━━━ Data supplied
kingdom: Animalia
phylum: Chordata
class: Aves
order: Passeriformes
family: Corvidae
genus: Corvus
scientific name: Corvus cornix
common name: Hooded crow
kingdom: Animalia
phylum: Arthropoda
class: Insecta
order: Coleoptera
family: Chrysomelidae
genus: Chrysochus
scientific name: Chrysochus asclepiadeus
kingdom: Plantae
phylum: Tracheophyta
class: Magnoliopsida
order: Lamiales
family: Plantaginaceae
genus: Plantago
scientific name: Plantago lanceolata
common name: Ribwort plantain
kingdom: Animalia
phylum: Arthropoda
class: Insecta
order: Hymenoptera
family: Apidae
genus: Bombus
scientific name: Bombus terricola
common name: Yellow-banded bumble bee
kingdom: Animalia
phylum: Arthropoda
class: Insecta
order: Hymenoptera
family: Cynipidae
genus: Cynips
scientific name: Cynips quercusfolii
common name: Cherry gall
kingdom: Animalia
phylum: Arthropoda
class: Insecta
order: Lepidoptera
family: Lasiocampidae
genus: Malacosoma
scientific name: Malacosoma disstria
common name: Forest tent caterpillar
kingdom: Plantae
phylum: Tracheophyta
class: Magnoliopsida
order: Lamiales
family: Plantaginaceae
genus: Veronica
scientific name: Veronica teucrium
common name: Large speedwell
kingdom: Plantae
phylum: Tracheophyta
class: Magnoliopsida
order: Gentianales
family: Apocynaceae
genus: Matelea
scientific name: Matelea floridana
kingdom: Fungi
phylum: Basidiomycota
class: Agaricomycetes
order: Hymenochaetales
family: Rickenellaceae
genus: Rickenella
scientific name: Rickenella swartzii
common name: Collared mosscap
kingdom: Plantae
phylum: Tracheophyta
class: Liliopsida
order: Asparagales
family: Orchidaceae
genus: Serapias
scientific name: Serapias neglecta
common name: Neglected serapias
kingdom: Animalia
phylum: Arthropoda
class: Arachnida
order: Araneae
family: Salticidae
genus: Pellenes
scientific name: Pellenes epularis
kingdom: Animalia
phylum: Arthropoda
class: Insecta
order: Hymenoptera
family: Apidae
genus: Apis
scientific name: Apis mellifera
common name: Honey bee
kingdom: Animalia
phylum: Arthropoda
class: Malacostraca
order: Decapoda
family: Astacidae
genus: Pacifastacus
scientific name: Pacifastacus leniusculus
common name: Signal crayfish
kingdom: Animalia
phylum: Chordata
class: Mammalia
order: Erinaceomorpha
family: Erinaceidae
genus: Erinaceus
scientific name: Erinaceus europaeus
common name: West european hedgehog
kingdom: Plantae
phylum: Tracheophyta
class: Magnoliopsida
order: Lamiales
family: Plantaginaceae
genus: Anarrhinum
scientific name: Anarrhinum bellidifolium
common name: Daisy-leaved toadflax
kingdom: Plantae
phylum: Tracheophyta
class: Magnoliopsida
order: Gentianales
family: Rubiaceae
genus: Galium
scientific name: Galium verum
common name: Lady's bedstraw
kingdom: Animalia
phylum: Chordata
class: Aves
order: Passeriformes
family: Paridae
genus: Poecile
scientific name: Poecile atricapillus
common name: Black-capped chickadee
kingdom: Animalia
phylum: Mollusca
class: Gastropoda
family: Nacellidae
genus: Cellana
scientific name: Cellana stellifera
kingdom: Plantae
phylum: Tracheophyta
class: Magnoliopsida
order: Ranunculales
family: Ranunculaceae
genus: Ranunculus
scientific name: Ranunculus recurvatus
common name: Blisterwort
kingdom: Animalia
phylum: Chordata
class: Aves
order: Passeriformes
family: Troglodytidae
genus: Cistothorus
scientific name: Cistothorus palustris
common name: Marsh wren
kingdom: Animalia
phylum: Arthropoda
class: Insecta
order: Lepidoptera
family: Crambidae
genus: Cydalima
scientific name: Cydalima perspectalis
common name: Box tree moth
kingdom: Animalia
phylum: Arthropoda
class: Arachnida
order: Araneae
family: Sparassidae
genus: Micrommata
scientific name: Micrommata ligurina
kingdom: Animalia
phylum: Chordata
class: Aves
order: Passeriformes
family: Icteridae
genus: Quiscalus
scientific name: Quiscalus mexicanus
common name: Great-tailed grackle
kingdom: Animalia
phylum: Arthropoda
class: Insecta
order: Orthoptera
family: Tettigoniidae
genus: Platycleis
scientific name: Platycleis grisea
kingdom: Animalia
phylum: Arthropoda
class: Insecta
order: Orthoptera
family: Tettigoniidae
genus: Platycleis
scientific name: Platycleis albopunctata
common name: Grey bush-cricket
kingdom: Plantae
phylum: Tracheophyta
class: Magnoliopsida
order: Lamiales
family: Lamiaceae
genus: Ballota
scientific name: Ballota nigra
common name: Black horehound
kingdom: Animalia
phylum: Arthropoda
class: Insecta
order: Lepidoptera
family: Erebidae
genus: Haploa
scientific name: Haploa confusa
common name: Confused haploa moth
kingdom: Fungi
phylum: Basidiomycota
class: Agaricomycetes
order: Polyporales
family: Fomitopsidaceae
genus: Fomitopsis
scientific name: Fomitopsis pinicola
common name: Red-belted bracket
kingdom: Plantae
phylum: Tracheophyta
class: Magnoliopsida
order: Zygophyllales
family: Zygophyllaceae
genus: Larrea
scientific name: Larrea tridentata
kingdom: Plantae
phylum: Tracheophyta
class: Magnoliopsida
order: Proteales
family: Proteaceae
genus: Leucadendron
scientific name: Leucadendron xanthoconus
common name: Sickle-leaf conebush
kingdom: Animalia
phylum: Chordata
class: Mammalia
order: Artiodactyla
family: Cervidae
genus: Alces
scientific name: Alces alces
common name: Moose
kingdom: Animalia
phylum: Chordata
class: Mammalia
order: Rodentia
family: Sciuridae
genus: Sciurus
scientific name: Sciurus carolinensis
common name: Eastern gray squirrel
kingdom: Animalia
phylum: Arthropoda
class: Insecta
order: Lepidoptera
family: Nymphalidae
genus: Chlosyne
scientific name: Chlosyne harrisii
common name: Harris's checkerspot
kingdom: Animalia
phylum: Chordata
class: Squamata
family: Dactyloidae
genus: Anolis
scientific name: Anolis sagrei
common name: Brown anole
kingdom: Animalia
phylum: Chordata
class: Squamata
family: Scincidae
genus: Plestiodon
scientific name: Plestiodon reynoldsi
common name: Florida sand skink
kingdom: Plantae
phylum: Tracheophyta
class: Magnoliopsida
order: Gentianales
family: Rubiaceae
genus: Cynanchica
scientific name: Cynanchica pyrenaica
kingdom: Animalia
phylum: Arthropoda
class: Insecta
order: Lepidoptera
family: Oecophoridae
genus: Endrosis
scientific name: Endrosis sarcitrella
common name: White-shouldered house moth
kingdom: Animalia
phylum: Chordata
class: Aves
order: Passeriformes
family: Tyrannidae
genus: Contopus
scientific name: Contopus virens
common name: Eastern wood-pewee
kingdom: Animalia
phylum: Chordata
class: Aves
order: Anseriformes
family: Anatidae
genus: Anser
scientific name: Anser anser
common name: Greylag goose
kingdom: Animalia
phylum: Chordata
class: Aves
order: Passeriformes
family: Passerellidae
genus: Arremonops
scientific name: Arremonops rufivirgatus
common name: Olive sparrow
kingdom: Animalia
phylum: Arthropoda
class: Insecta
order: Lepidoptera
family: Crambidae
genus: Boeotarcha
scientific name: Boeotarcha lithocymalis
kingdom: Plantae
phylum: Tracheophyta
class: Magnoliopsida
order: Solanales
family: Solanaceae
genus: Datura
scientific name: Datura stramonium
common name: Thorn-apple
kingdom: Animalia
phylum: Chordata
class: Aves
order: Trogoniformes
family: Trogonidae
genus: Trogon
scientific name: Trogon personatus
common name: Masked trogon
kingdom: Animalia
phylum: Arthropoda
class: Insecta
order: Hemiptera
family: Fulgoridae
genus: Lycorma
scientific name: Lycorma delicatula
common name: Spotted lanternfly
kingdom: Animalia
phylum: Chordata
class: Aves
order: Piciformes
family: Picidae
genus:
━━━━━━
# Objective:
Please copy out the listing above word for word, from its first line through the line that contains "common name: Ribwort plantain", including that line.

# The answer:
kingdom: Animalia
phylum: Chordata
class: Aves
order: Passeriformes
family: Corvidae
genus: Corvus
scientific name: Corvus cornix
common name: Hooded crow
kingdom: Animalia
phylum: Arthropoda
class: Insecta
order: Coleoptera
family: Chrysomelidae
genus: Chrysochus
scientific name: Chrysochus asclepiadeus
kingdom: Plantae
phylum: Tracheophyta
class: Magnoliopsida
order: Lamiales
family: Plantaginaceae
genus: Plantago
scientific name: Plantago lanceolata
common name: Ribwort plantain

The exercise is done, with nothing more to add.